§ Excerpted text:
++++++

I've never done anything like this before. maybe tanyone who has tried to
implement an SQL standard has some suggestions. Indeed, SQL might be
language for those assertions, which would then have to go through
spark/hive/impala/etc for validation. Which is ultimately what you want,
just a lot harder to build, test, debug and identify what is broken

On Fri, 17 May 2024 at 09:40, Antoine Pitrou <anto...@python.org> wrote:

>
> +1 (non-binding :-)) on the idea of having a shortlist of "accredited"
> implementations.
>
> I would suggest to add a third implementation such as parquet-rs, since
> its authors are active here; especially as the Parquet Java and C++
> teams seem to have some overlap historically, and a third
> implementation helps bring different perspectives.
>
> Regards
>
> Antoine.
>
>
> On Thu, 16 May 2024 17:37:35 -0700
> Julien Le Dem <jul...@apache.org> wrote:
> > I would support it as long as we maintain a list of the implementations
> > that we consider "accredited" to be reference implementations (we being a
> > PMC vote here).
> > Not all implementations are created equal from an adoption point of view.
> > Originally the Impala implementation was the second implementation for
> > interrop. Later on the parquet-cpp implementation was added as a
> standalone
> > implementation in the Parquet project. This is the implementation that
> > lives in the arrow repository.
> > The parquet java implementation and the parquet cpp implementation in the
> > arrow repo are on top of that list IMO.
> >
> >
> > On Thu, May 16, 2024 at 6:17 AM Rok Mihevc <
> rok.mihevc-re5jqeeqqe8avxtiumw...@public.gmane.org> wrote:
> >
> > > I would support a "two interoperable open source implementations"

++++++

Dataset items

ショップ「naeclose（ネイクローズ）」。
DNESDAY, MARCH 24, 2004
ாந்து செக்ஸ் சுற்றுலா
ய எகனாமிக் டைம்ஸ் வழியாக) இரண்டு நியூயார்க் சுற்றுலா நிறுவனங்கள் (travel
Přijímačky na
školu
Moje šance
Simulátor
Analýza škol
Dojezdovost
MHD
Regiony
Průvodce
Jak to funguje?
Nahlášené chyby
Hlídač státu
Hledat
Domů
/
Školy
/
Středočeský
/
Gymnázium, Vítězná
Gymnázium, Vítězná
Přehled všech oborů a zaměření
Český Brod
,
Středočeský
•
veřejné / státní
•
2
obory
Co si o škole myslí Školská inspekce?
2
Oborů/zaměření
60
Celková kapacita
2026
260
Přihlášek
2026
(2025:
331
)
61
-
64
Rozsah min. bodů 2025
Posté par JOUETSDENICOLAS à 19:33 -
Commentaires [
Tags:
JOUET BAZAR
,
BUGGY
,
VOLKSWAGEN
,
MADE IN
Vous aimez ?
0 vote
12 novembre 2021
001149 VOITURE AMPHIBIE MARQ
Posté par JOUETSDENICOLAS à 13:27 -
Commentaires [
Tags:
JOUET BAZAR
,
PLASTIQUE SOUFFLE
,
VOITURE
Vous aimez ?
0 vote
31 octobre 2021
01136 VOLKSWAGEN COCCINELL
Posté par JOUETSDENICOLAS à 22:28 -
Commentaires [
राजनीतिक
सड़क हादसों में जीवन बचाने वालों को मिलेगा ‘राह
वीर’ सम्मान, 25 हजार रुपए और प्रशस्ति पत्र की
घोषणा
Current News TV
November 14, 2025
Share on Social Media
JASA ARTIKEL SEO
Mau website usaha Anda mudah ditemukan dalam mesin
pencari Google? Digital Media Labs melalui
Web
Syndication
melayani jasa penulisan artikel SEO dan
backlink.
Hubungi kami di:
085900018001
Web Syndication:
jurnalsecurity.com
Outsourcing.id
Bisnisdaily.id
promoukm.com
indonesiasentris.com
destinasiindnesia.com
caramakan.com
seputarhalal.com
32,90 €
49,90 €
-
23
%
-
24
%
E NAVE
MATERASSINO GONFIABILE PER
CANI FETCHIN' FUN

++++++

§ Tasks to perform:
1) Summarize the mailing list excerpt in three sentences.
2) Transcribe the passage of the mailing list excerpt from "On Fri, 17 May" up to and including "bring different perspectives.".
Rely only on the mailing list excerpt when working with these rows.

§ Answers in order:
1) One writer suggests that SQL might be the language for assertions that would then be validated through Spark, Hive, Impala or similar engines, although this would be a lot harder to build, test and debug. Julien Le Dem supports the idea as long as a PMC-voted list of "accredited" reference implementations is maintained, and in his opinion the Parquet Java implementation and the parquet-cpp implementation in the Arrow repository are at the top of that list. Antoine Pitrou backs a shortlist of accredited implementations and suggests adding a third, such as parquet-rs, because its authors are active there and a third implementation brings different perspectives.

2)
On Fri, 17 May 2024 at 09:40, Antoine Pitrou <anto...@python.org> wrote:

>
> +1 (non-binding :-)) on the idea of having a shortlist of "accredited"
> implementations.
>
> I would suggest to add a third implementation such as parquet-rs, since
> its authors are active here; especially as the Parquet Java and C++
> teams seem to have some overlap historically, and a third
> implementation helps bring different perspectives.